Published in - 01 Jan 2017

Christelle Ganneau, Catherine Simenel, Emeline Emptas, Tiphanie Courtiol, Yves-Marie Coïc, Cécile Artaud, Edith Dériaud, Frédéric Bonhomme, Muriel Delepierre, Claude Leclerc, Richard Lo-Man and Sylvie Bay

Organic & Biomolecular Chemistry, 2017, 15, 114 - 123

Herein, we report a new process that enables the gram-scale production of a fully synthetic anti-cancer
vaccine for human use. This therapeutic vaccine candidate, named MAG-Tn3, is a high-molecular-weight
tetrameric glycopeptide encompassing carbohydrate tumor-associated Tn antigen clusters and peptidic
CD4+ T-cell epitopes. The synthetic process involves (i) the stepwise solid-phase assembly of protected
amino acids, including the high value-added Tn building blocks with only 1.5 equivalents, (ii) a single iso-
lated intermediate, and (iii) the simultaneous deprotection of 36 hindered protective groups.

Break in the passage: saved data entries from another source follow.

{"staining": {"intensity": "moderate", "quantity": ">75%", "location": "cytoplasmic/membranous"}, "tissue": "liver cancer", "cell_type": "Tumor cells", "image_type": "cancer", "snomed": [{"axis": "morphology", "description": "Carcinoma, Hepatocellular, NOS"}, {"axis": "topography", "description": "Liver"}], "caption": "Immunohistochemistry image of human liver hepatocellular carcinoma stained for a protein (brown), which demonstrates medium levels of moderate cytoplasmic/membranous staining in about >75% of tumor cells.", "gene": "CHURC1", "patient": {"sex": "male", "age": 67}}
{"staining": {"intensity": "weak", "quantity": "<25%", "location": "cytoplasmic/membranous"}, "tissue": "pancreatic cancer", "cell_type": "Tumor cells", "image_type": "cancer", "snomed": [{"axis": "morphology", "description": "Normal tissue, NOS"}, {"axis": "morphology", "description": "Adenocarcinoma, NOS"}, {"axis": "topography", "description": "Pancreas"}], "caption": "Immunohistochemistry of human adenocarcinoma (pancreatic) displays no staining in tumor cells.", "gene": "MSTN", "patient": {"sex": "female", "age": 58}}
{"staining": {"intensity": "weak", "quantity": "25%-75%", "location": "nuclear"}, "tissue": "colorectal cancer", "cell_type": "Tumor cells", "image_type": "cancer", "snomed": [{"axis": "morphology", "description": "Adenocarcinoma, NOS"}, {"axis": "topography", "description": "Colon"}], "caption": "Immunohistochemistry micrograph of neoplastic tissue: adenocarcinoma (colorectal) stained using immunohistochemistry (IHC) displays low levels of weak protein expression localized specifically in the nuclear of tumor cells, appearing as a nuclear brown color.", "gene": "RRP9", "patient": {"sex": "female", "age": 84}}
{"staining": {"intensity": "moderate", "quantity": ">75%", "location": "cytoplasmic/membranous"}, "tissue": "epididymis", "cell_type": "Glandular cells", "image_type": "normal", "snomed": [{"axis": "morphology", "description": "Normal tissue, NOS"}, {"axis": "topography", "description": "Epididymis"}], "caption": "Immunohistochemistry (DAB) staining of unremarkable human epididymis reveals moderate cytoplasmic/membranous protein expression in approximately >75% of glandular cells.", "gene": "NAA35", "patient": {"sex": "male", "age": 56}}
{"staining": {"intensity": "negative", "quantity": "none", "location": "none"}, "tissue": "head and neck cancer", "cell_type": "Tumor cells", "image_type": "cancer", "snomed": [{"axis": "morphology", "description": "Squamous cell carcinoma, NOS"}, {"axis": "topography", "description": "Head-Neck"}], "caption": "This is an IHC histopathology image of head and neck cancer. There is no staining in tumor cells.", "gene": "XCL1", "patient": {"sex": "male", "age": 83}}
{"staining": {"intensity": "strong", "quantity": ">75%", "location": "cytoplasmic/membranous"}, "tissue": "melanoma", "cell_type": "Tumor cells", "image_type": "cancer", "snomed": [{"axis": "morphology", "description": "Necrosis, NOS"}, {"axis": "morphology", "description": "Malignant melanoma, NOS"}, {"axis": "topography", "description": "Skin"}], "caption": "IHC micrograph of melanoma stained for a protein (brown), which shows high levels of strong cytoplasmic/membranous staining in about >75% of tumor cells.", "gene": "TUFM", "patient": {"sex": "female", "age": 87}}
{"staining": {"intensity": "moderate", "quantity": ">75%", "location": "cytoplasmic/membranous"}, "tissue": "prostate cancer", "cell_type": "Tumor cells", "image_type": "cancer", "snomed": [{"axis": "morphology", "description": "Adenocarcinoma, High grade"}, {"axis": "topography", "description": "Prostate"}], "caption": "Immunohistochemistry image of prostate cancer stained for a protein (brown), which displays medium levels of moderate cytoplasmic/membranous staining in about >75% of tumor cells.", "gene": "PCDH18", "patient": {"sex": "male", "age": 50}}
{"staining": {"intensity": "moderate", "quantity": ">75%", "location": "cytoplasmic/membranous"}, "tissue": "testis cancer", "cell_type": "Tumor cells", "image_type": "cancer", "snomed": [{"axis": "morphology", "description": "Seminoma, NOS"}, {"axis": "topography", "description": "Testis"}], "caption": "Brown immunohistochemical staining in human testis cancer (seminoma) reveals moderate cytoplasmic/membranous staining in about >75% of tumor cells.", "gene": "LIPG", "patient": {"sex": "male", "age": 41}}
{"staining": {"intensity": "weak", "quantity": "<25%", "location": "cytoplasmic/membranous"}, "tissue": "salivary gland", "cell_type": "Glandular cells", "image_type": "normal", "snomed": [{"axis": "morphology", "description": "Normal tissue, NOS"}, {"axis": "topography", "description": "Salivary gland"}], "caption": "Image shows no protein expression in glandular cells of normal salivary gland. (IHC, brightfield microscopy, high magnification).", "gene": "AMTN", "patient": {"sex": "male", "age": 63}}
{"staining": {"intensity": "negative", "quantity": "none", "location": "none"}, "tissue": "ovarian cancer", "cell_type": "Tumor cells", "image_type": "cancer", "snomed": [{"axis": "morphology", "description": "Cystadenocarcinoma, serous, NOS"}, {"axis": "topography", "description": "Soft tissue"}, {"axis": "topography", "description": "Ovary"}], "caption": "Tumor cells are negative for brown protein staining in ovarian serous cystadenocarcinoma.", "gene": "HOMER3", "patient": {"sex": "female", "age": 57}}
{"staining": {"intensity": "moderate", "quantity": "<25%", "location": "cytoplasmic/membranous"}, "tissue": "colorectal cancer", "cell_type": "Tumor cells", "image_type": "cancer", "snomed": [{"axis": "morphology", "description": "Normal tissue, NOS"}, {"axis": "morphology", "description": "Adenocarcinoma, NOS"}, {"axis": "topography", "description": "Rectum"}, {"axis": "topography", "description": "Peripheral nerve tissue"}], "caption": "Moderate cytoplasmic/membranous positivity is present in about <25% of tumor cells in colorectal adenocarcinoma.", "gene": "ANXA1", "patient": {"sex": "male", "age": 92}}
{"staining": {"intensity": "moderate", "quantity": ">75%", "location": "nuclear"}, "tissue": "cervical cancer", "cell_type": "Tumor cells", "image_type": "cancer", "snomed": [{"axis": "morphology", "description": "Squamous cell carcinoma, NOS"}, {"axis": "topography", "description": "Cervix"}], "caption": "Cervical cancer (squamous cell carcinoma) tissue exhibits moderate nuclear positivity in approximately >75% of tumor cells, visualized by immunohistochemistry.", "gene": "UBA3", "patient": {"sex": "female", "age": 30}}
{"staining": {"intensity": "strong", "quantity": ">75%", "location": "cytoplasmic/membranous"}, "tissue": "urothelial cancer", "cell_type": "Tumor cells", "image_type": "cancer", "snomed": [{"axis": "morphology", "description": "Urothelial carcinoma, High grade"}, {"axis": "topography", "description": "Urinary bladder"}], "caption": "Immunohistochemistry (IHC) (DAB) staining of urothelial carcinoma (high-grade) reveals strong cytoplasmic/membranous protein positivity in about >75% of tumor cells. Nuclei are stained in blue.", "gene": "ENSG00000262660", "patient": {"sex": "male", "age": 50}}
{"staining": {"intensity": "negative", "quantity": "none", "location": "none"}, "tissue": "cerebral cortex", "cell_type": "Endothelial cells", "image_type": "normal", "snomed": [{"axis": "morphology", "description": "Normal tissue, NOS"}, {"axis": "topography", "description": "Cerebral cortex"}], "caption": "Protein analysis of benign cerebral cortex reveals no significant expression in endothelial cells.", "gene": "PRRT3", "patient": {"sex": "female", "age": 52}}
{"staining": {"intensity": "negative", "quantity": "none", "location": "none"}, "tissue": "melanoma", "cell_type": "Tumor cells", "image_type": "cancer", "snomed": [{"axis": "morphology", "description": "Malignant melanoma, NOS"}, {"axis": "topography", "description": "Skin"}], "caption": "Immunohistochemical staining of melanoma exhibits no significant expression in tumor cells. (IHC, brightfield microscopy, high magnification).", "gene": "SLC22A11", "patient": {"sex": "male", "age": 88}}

The resulting
MAG-Tn3 was unambiguously characterized using a combination of techniques, including a structural
analysis by nuclear magnetic resonance spectroscopy. The four peptidic chains are flexible in solution,
with a more constrained but extended conformation at the Tn3 antigen motif. Finally, we demonstrate
that, when injected into HLA-DR1-expressing transgenic mice, this vaccine induces Tn-specific antibodies
that mediate the killing of human Tn-positive tumor cells. These studies led to a clinical batch of the
MAG-Tn3, currently investigated in breast cancer patients (phase I clinical trial). The current study demon-
strates the feasibility of the multigram-scale synthesis of a highly pure complex glycopeptide, and it opens
new avenues for the use of synthetic glycopeptides as drugs in humans.